RECs, or renewable energy certificates, represent 1 megawatt hour of renewable energy produced. They are part of a system that tracks renewable energy going onto the grid, and each REC can only be counted once because it represents a specific megawatt hour of electricity. In New England, the tracking system is called the New England Power Pool Generation Information System (NEPOOL GIS). RECs are tracked separately from the physical electrons produced by a generator (such as a wind turbine) and have separate monetary value. When you Make the Switch, Green Energy Consumers Alliance purchases RECs to match your electricity use, ensuring that equivalent green power has been generated. Green Energy Consumers Alliance then retires the RECs so they cannot be used again, or “double-counted,” for someone else’s electricity use. Green Energy Consumers Alliance has a GIS account so that the nonprofit can receive RECs from generators and retire them on behalf of its members.

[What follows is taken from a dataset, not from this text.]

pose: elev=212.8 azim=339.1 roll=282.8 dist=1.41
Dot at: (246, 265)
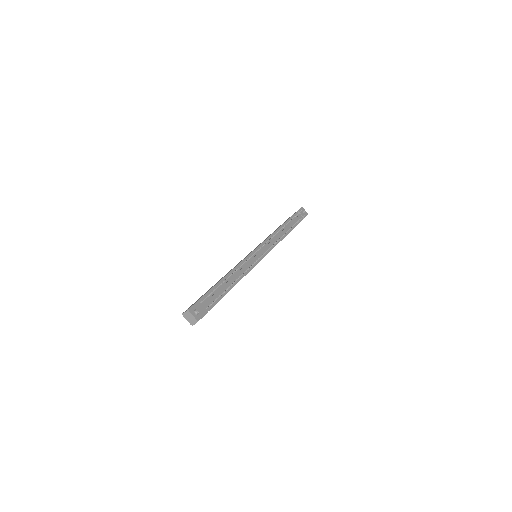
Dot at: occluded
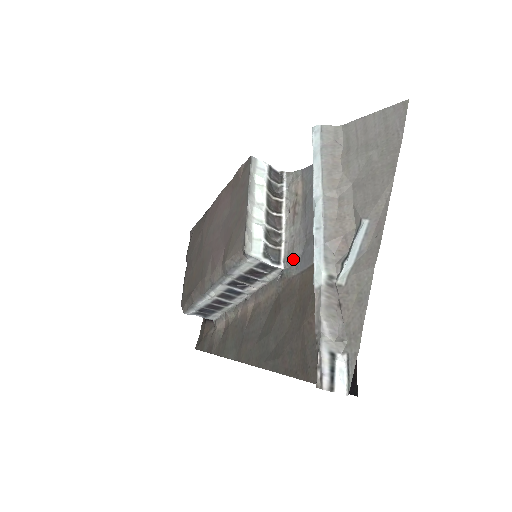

What do I need to do to Make the Switch?
Enrolling is easy! Visit Green Energy Consumers Alliance's website to sign up (be sure Mass Audubon is listed as the referring organization). You will be asked to enter your zip code, or choose your electric utility. It is a good idea to have your electric bill on hand when you sign up.
You can also call Green Energy Consumers Alliance at 800-287-3950 ext. 5 to Make the Switch. If you call, please be sure to mention that you heard about the program through Mass Audubon!
What if my utility isn’t participating? Can I still Make the Switch?
Some utilities, such as local municipal utilities and Unitil, are not working with Green Energy Consumers Alliance to allow customers to make the switch. If you live in a town served by one of these utilities, you can still enroll and invest a set amount each month toward the purchase of green power through Green Energy Consumers Alliance’s New England Wind Fund program. It’s still adding green energy to a larger grid, and your contribution is still tax deductible. You can choose to make monthly payments or a one-time payment.
I already purchased green electricity. How do I know if my vendor sources from local projects?
Just ask! If you purchased green electricity already (good for you!), contact them to find out what percentage of their energy is locally sourced, versus outside of New England. You might also ask if your vendor is nonprofit, and how much they invest in new, local renewable energy projects. If you decide to Make the Switch through Green Energy Consumers Alliance, you will need to cancel your enrollment in your current green power program.
Did Mass Audubon Make the Switch?
Yes! Since 2009 Mass Audubon has eliminated all carbon emissions from electricity use. Any green power that we don’t generate ourselves from our 44 photovoltaic arrays, we purchase through Green Energy Consumers Alliance.
Does Mass Audubon benefit financially from Make the Switch?
No. Our goal is for others to take advantage of the same opportunities that have helped us lessen our own carbon footprint.
What else is Mass Audubon doing to address climate change?
The current and projected impacts of the changing climate on nature in Massachusetts are very significant, requiring a thoughtful and comprehensive approach and a sustained effort.
- We actively protect and manage more than 35,000 acres of land in Massachusetts, including forests that store excess carbon.
- We advise on climate change legislation and policy and serve on state and federal panels concerning clean energy projects, climate change readiness, and emissions reductions. We also encourage communities to take climate action at the local level.
- We lead by example, having reduced our annual carbon emissions from our buildings and vehicles nearly 50 percent over the course of a decade.
- Through our engaged membership and network of visitor centers, we are promoting a climate-literacy community across the Commonwealth.